What is expected.
The whole listing below must be printed again exactly, images excluded.

Provided information.
*** Begin section ***

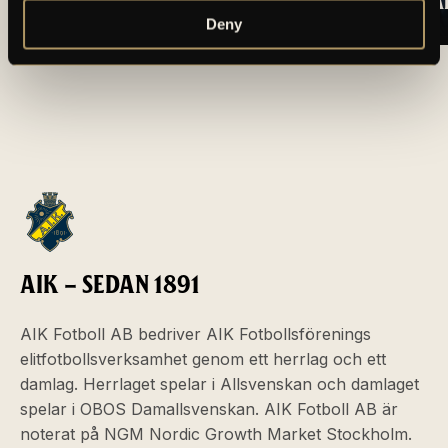
SEGERN TILL AIK
BROMMAPOJKA
Deny
ARTIKLAR OCH NYHETER
AIK – SEDAN 1891
AIK Fotboll AB bedriver AIK Fotbollsförenings
elitfotbollsverksamhet genom ett herrlag och ett
damlag. Herrlaget spelar i Allsvenskan och damlaget
spelar i OBOS Damallsvenskan. AIK Fotboll AB är
noterat på NGM Nordic Growth Market Stockholm.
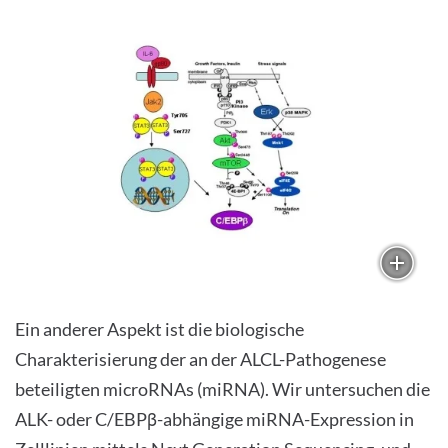
Ein anderer Aspekt ist die biologische
Charakterisierung der an der ALCL-Pathogenese
beteiligten microRNAs (miRNA). Wir untersuchen die
ALK- oder C/EBPβ-abhängige miRNA-Expression in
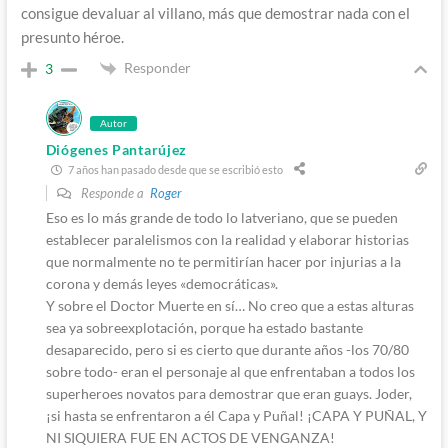
consigue devaluar al villano, más que demostrar nada con el
presunto héroe.
Responder
3
Autor
Diógenes Pantarújez
7 años han pasado desde que se escribió esto
Responde a
Roger
Eso es lo más grande de todo lo latveriano, que se pueden
establecer paralelismos con la realidad y elaborar historias
que normalmente no te permitirían hacer por injurias a la
corona y demás leyes «democráticas».
Y sobre el Doctor Muerte en sí… No creo que a estas alturas
sea ya sobreexplotación, porque ha estado bastante
desaparecido, pero si es cierto que durante años -los 70/80
sobre todo- eran el personaje al que enfrentaban a todos los
superheroes novatos para demostrar que eran guays. Joder,
¡si hasta se enfrentaron a él Capa y Puñal! ¡CAPA Y PUÑAL, Y
NI SIQUIERA FUE EN ACTOS DE VENGANZA!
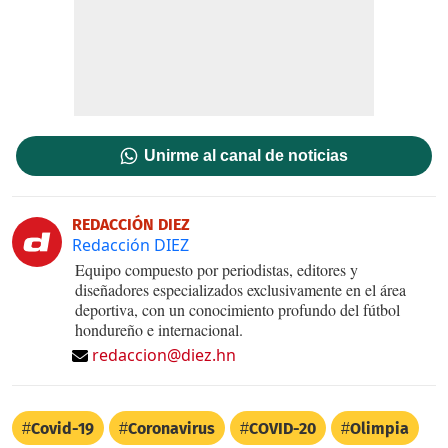
Unirme al canal de noticias
REDACCIÓN DIEZ
Redacción DIEZ
Equipo compuesto por periodistas, editores y
diseñadores especializados exclusivamente en el área
deportiva, con un conocimiento profundo del fútbol
hondureño e internacional.
redaccion@diez.hn
Covid-19
Coronavirus
COVID-20
Olimpia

*** End section ***

Result for this exercise.
SEGERN TILL AIK
BROMMAPOJKA
Deny
ARTIKLAR OCH NYHETER
AIK – SEDAN 1891
AIK Fotboll AB bedriver AIK Fotbollsförenings
elitfotbollsverksamhet genom ett herrlag och ett
damlag. Herrlaget spelar i Allsvenskan och damlaget
spelar i OBOS Damallsvenskan. AIK Fotboll AB är
noterat på NGM Nordic Growth Market Stockholm.
Ein anderer Aspekt ist die biologische
Charakterisierung der an der ALCL-Pathogenese
beteiligten microRNAs (miRNA). Wir untersuchen die
ALK- oder C/EBPβ-abhängige miRNA-Expression in
consigue devaluar al villano, más que demostrar nada con el
presunto héroe.
Responder
3
Autor
Diógenes Pantarújez
7 años han pasado desde que se escribió esto
Responde a
Roger
Eso es lo más grande de todo lo latveriano, que se pueden
establecer paralelismos con la realidad y elaborar historias
que normalmente no te permitirían hacer por injurias a la
corona y demás leyes «democráticas».
Y sobre el Doctor Muerte en sí… No creo que a estas alturas
sea ya sobreexplotación, porque ha estado bastante
desaparecido, pero si es cierto que durante años -los 70/80
sobre todo- eran el personaje al que enfrentaban a todos los
superheroes novatos para demostrar que eran guays. Joder,
¡si hasta se enfrentaron a él Capa y Puñal! ¡CAPA Y PUÑAL, Y
NI SIQUIERA FUE EN ACTOS DE VENGANZA!
Unirme al canal de noticias
REDACCIÓN DIEZ
Redacción DIEZ
Equipo compuesto por periodistas, editores y
diseñadores especializados exclusivamente en el área
deportiva, con un conocimiento profundo del fútbol
hondureño e internacional.
redaccion@diez.hn
Covid-19
Coronavirus
COVID-20
Olimpia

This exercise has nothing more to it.